#### Dataset records

━━━

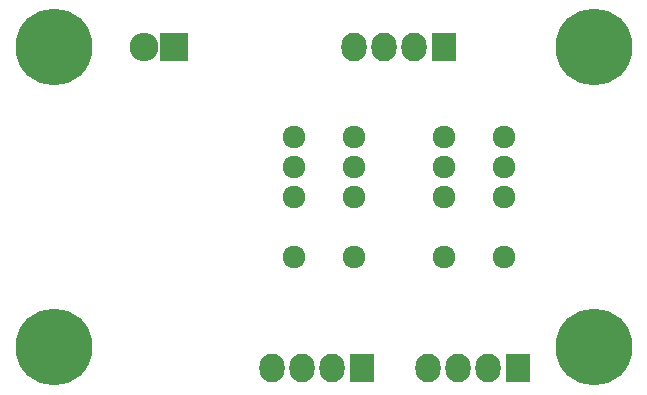
<source format=gbr>
G04 #@! TF.FileFunction,Soldermask,Bot*
%FSLAX46Y46*%
G04 Gerber Fmt 4.6, Leading zero omitted, Abs format (unit mm)*
G04 Created by KiCad (PCBNEW 4.0.5+dfsg1-4) date Tue Jul 17 10:21:43 2018*
%MOMM*%
%LPD*%
G01*
G04 APERTURE LIST*
%ADD10C,0.100000*%
%ADD11C,1.924000*%
%ADD12R,2.127200X2.432000*%
%ADD13O,2.127200X2.432000*%
%ADD14R,2.432000X2.432000*%
%ADD15O,2.432000X2.432000*%
%ADD16C,6.496000*%
G04 APERTURE END LIST*
D10*
D11*
X91440000Y-96520000D03*
X91440000Y-93980000D03*
X91440000Y-91440000D03*
X91440000Y-101600000D03*
X96520000Y-101600000D03*
X96520000Y-96520000D03*
X96520000Y-93980000D03*
X96520000Y-91440000D03*
X78740000Y-96520000D03*
X78740000Y-93980000D03*
X78740000Y-91440000D03*
X78740000Y-101600000D03*
X83820000Y-101600000D03*
X83820000Y-96520000D03*
X83820000Y-93980000D03*
X83820000Y-91440000D03*
D12*
X91440000Y-83820000D03*
D13*
X88900000Y-83820000D03*
X86360000Y-83820000D03*
X83820000Y-83820000D03*
D14*
X68580000Y-83820000D03*
D15*
X66040000Y-83820000D03*
D12*
X97750000Y-111000000D03*
D13*
X95210000Y-111000000D03*
X92670000Y-111000000D03*
X90130000Y-111000000D03*
D12*
X84500000Y-111000000D03*
D13*
X81960000Y-111000000D03*
X79420000Y-111000000D03*
X76880000Y-111000000D03*
D16*
X58420000Y-83820000D03*
X104140000Y-83820000D03*
X58420000Y-109220000D03*
X104140000Y-109220000D03*
M02*

</source>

━━━

Each line in the entries above, starting at the line with "X83820000Y-93980000D03*" and ending at the line with "X90130000Y-111000000D03*", is to be printed exactly, and only those lines.

#### Task result
X83820000Y-93980000D03*
X83820000Y-91440000D03*
D12*
X91440000Y-83820000D03*
D13*
X88900000Y-83820000D03*
X86360000Y-83820000D03*
X83820000Y-83820000D03*
D14*
X68580000Y-83820000D03*
D15*
X66040000Y-83820000D03*
D12*
X97750000Y-111000000D03*
D13*
X95210000Y-111000000D03*
X92670000Y-111000000D03*
X90130000Y-111000000D03*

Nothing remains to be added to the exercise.